(Saved entries)
..........

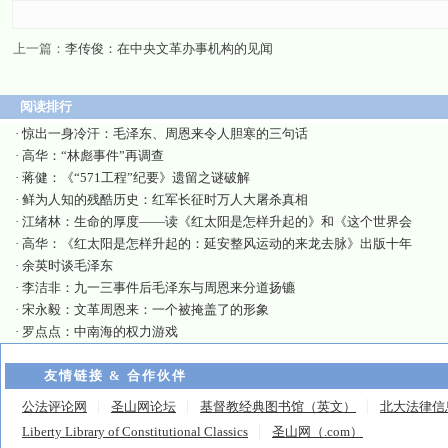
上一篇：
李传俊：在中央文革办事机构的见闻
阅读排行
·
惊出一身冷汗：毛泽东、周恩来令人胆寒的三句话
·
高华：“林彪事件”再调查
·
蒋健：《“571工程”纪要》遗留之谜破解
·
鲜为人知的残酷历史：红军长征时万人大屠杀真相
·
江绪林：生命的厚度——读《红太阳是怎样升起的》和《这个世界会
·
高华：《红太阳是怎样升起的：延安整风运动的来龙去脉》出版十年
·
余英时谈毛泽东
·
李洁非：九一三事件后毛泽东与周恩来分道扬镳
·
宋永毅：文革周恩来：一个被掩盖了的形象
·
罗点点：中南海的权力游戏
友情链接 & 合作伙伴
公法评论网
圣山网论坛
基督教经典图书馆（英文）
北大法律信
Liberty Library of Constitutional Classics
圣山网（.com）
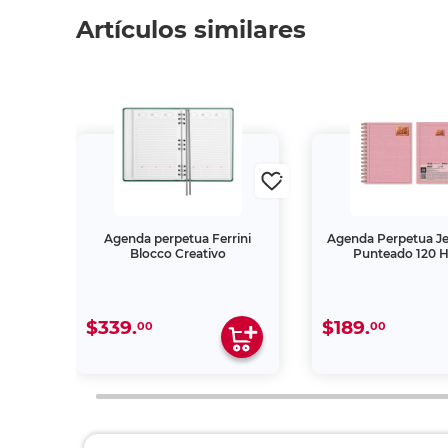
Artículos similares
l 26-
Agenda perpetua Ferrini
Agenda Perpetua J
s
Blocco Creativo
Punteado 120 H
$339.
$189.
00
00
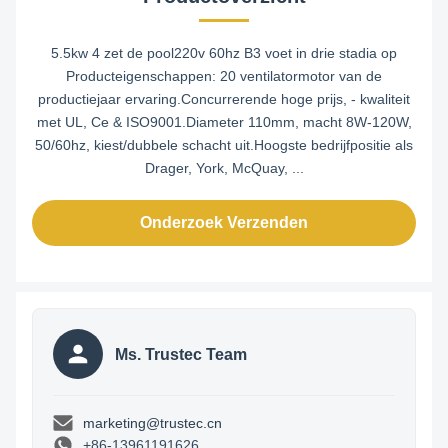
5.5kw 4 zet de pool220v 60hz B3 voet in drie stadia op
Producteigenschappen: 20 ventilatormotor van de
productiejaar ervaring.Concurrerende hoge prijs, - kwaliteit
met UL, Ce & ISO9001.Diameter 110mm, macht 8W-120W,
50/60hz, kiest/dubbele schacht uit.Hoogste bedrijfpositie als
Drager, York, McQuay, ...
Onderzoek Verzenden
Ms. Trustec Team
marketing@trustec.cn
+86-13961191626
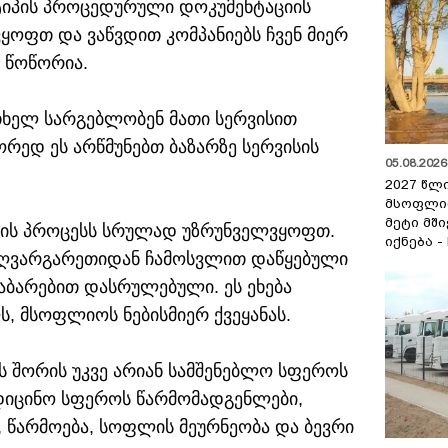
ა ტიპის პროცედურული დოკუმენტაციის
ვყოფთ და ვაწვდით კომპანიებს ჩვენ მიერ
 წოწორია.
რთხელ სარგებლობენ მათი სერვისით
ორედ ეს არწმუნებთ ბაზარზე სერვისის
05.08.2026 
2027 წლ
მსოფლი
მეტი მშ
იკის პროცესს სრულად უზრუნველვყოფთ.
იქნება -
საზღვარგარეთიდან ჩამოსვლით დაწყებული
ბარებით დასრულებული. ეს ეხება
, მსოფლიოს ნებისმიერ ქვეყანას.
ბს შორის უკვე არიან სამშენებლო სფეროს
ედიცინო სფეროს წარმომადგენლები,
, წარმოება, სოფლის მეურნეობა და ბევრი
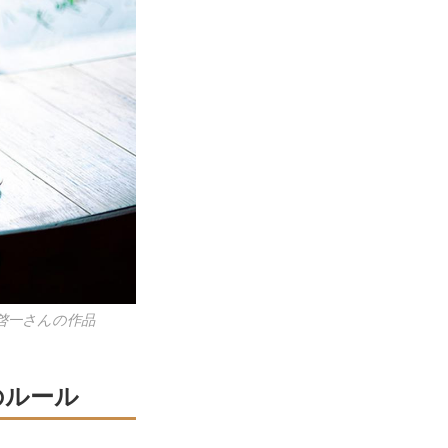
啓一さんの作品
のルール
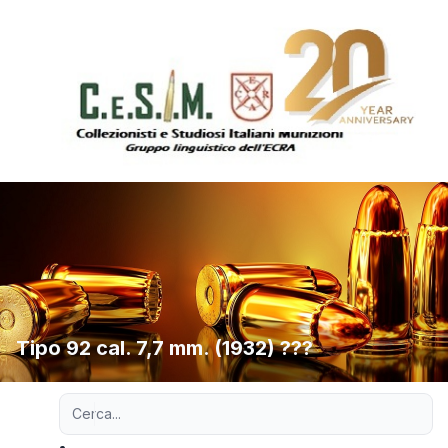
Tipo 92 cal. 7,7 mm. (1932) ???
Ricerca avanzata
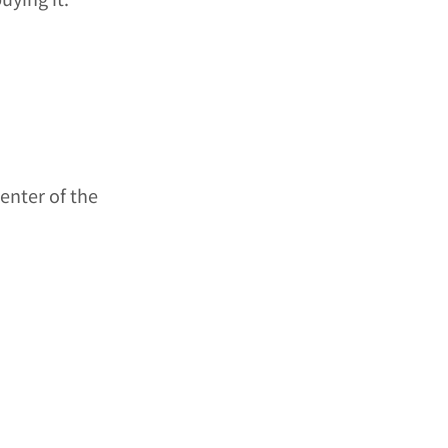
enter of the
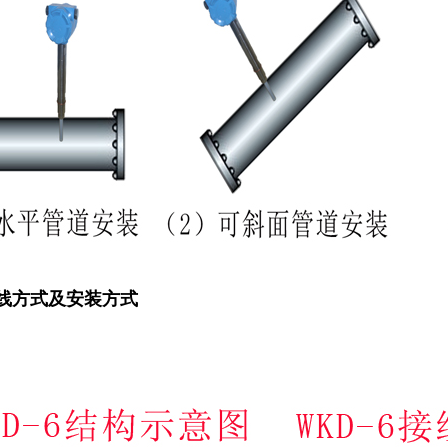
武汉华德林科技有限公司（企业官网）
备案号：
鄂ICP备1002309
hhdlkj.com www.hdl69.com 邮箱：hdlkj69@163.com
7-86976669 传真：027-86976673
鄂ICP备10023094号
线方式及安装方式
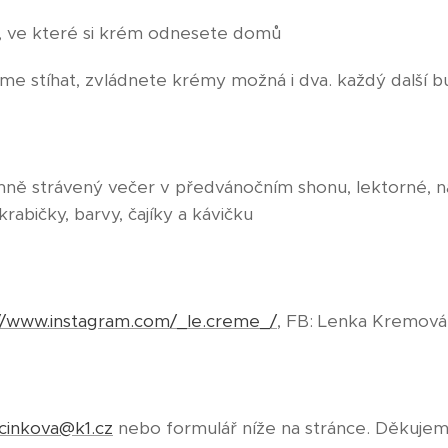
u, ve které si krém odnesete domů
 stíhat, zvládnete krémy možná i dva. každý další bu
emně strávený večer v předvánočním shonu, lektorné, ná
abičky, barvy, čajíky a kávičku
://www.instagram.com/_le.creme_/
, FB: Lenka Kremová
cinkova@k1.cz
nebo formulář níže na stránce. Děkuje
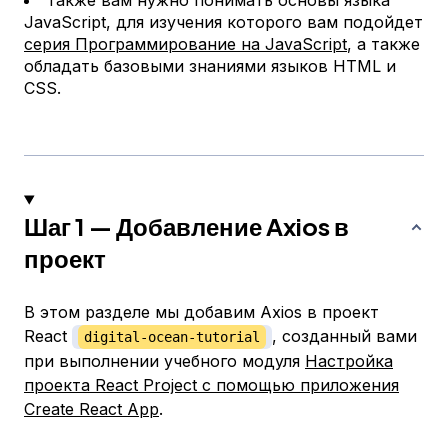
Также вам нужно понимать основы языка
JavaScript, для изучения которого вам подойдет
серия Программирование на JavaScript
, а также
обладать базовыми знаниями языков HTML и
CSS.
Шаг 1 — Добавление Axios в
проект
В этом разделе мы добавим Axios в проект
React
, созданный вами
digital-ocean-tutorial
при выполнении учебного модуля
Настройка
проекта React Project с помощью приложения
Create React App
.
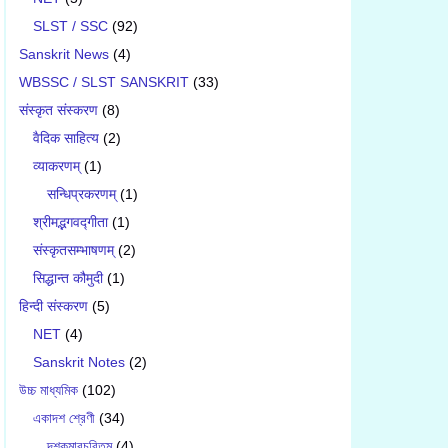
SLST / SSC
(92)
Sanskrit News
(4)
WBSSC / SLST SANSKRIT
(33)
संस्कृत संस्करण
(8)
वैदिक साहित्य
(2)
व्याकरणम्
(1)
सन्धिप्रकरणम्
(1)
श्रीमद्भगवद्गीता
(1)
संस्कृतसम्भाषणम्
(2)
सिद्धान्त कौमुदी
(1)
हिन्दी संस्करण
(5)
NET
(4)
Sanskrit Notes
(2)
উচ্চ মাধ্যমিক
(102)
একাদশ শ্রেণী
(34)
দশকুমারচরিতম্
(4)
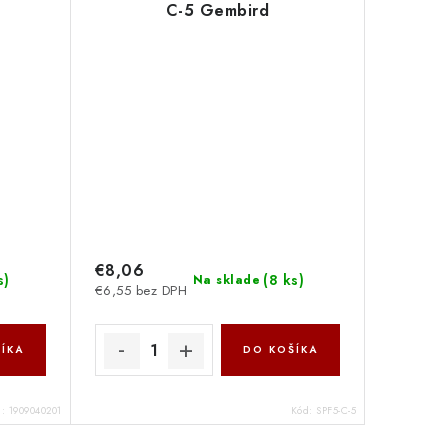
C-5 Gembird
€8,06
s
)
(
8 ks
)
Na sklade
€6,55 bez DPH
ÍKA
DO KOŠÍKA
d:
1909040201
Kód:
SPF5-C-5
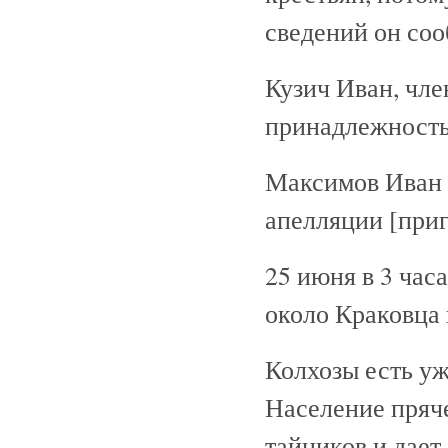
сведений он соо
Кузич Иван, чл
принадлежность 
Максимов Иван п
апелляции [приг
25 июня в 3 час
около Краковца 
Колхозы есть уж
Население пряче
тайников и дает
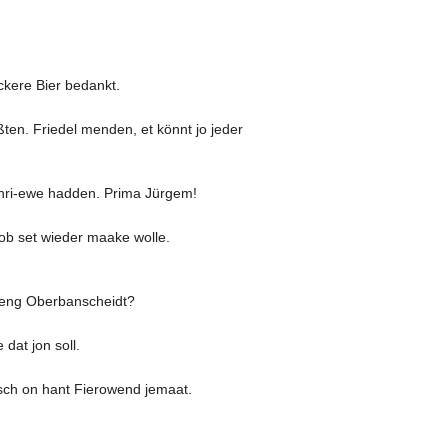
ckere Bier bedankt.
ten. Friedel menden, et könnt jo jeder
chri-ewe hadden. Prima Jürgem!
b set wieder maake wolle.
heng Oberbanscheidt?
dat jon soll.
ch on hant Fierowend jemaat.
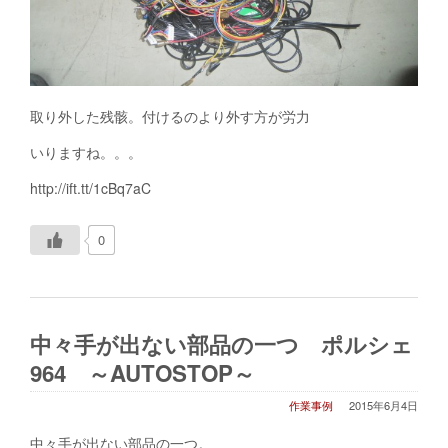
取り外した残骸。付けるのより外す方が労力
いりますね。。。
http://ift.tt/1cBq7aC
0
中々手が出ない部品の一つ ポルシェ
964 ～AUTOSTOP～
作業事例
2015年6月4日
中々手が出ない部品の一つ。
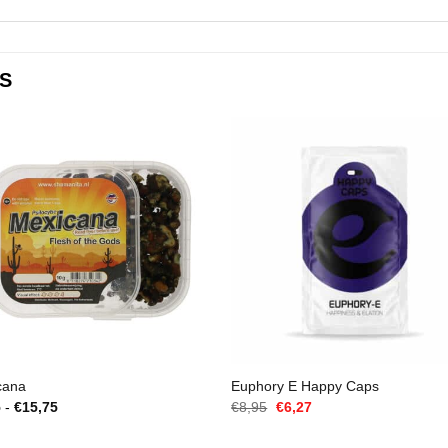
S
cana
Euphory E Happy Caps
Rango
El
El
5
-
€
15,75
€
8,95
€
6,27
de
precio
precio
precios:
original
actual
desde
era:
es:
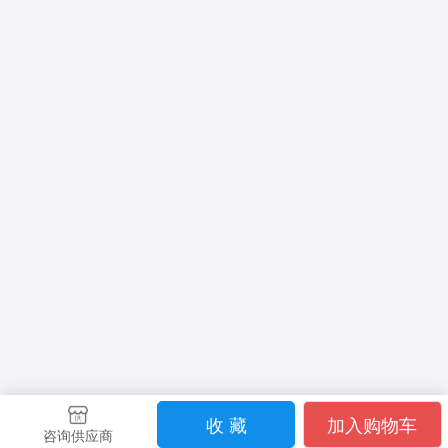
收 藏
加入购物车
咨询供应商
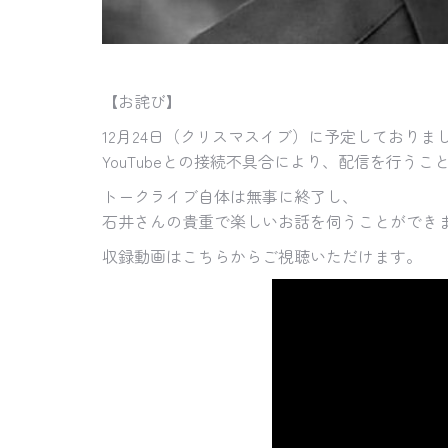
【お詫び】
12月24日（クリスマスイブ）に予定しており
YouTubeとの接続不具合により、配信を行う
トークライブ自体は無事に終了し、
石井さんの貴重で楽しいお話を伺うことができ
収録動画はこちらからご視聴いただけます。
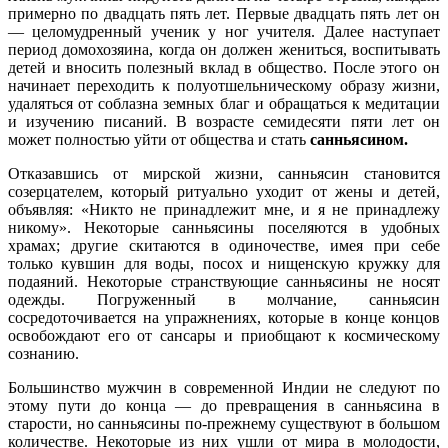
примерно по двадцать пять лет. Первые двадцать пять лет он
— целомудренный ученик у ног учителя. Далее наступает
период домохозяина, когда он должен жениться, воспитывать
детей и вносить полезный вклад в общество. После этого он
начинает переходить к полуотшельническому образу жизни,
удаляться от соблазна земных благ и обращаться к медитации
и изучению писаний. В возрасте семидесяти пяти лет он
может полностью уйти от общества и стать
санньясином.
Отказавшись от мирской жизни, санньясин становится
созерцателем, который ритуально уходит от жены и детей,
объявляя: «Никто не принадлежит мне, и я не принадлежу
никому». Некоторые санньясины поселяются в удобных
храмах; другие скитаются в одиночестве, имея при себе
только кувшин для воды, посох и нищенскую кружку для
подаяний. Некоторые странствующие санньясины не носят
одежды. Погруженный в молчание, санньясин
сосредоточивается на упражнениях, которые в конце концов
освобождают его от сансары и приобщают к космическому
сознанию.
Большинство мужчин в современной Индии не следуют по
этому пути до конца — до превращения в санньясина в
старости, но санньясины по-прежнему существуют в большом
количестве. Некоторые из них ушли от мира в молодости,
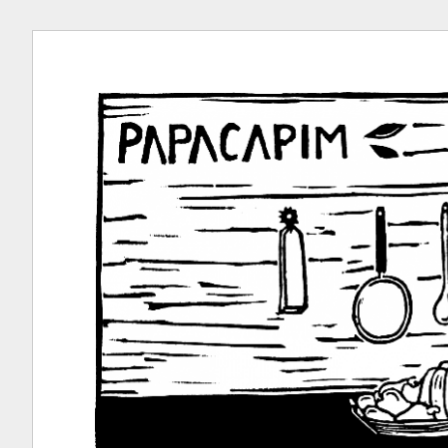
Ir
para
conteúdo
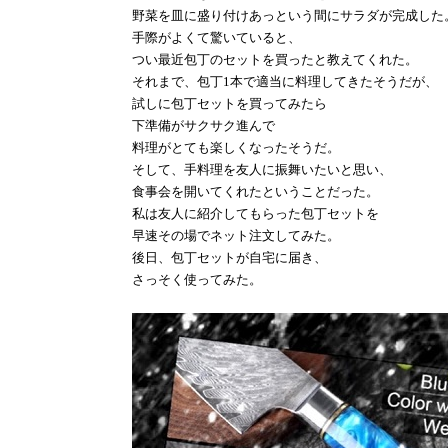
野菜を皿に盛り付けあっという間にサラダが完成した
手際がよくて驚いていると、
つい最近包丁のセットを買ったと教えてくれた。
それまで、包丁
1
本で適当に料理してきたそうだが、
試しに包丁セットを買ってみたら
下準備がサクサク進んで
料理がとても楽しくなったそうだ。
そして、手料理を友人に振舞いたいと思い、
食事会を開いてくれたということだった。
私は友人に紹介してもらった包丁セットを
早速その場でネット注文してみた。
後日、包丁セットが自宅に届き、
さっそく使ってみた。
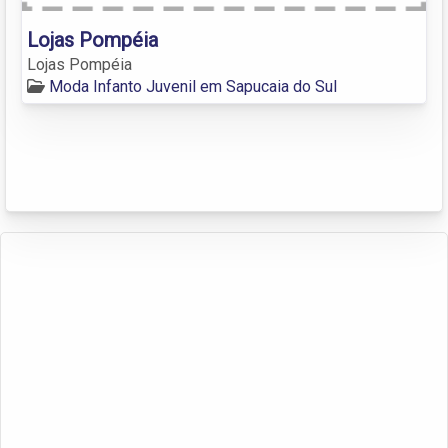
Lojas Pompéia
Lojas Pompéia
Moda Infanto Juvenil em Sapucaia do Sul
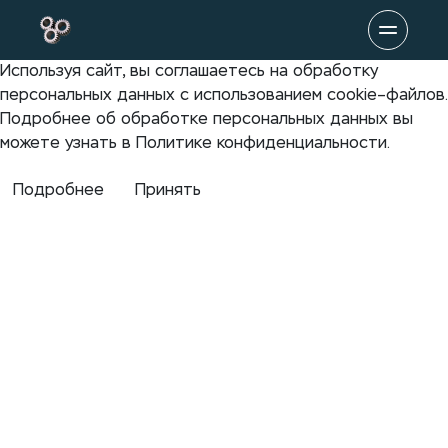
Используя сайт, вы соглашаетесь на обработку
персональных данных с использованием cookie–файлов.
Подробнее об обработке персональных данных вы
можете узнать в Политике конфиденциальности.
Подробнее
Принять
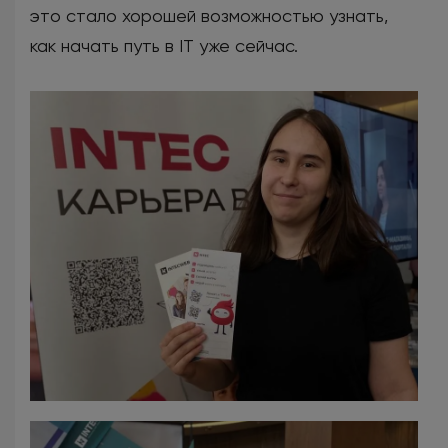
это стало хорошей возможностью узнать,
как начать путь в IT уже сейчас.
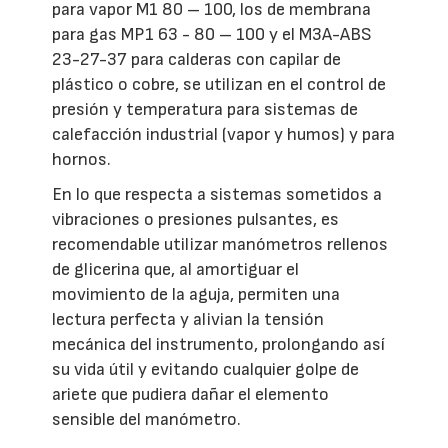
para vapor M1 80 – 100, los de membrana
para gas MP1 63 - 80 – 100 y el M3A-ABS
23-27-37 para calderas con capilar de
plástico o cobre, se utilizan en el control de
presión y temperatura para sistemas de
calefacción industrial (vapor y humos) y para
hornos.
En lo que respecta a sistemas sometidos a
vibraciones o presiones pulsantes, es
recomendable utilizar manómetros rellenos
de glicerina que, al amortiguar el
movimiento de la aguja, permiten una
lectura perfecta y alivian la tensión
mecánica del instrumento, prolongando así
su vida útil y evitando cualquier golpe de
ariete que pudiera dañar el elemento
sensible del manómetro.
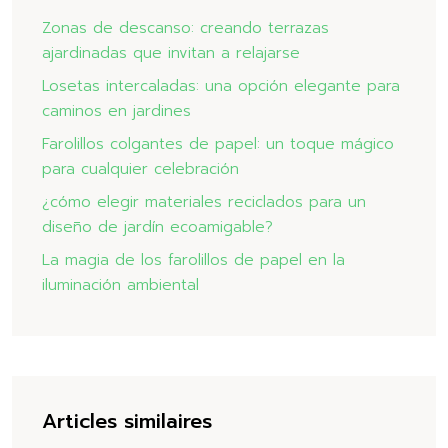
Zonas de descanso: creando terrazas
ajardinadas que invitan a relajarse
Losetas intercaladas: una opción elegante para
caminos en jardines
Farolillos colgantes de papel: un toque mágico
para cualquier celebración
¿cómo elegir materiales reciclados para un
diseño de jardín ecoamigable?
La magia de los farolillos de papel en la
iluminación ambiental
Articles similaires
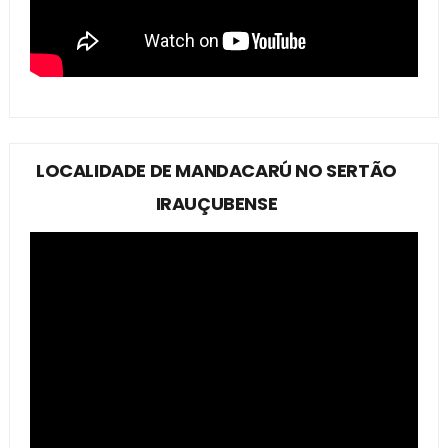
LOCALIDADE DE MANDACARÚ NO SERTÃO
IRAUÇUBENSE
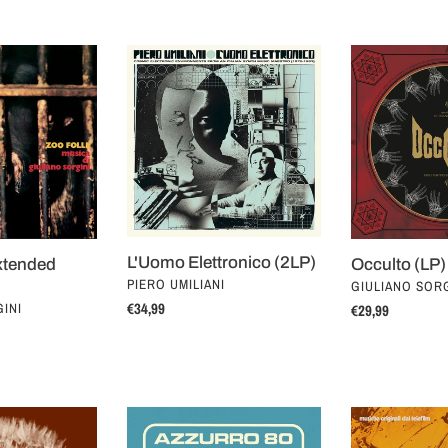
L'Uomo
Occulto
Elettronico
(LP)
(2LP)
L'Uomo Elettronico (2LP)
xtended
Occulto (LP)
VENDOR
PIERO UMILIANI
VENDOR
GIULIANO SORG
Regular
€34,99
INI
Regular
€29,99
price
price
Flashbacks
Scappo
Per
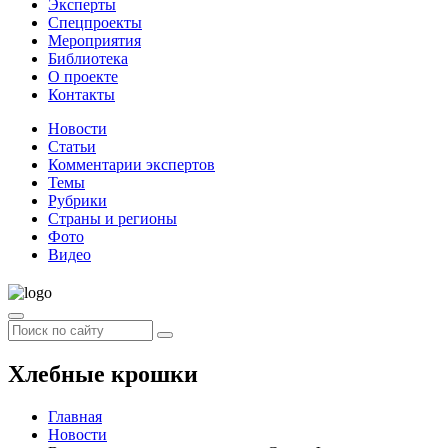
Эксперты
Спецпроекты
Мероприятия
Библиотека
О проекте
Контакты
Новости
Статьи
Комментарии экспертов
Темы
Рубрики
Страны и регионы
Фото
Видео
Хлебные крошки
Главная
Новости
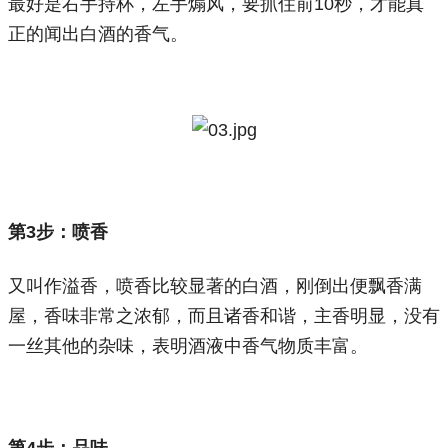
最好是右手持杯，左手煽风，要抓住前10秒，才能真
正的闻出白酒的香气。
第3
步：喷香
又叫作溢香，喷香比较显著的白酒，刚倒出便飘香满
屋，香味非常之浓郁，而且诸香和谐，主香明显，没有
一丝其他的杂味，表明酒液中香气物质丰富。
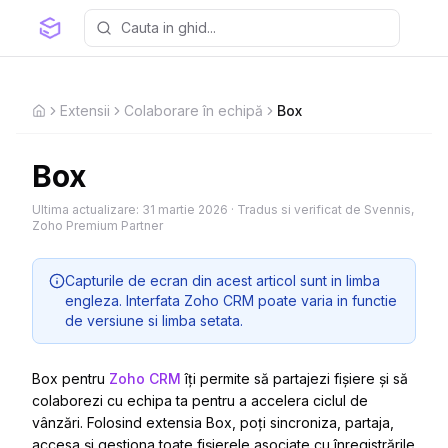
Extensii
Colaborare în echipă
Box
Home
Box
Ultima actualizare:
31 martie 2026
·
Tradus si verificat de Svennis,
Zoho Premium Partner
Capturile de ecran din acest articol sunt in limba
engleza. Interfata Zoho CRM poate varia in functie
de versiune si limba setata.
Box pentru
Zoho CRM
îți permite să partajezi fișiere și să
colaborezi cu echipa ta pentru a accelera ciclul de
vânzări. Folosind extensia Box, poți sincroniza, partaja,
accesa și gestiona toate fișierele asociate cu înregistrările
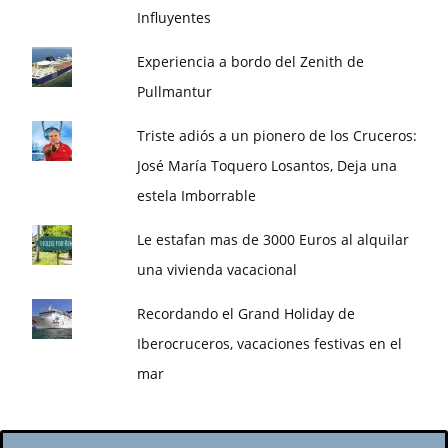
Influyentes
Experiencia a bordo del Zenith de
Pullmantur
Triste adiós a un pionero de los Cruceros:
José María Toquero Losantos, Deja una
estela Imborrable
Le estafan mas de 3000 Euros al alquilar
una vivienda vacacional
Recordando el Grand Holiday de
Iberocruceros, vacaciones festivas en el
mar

..........

▶ **ASSIGNMENT**
Could you recast the lines of the entries above as a numbered list, beginning at the line that contains "C-5 Gembird" and stopping after the line that contains "ch on hant Fierowend jemaat.", with blank lines and picture markers left out?

▶ **RESULT**
1. C-5 Gembird
2. €8,06
3. s
4. )
5. (
6. 8 ks
7. )
8. Na sklade
9. €6,55 bez DPH
10. ÍKA
11. DO KOŠÍKA
12. d:
13. 1909040201
14. Kód:
15. SPF5-C-5
16. сведений он соо
17. Кузич Иван, чл
18. принадлежность 
19. Максимов Иван п
20. апелляции [приг
21. 25 июня в 3 час
22. около Краковца 
23. Колхозы есть уж
24. Население пряче
25. тайников и дает
26. ckere Bier bedankt.
27. ten. Friedel menden, et könnt jo jeder
28. chri-ewe hadden. Prima Jürgem!
29. b set wieder maake wolle.
30. heng Oberbanscheidt?
31. dat jon soll.
32. ch on hant Fierowend jemaat.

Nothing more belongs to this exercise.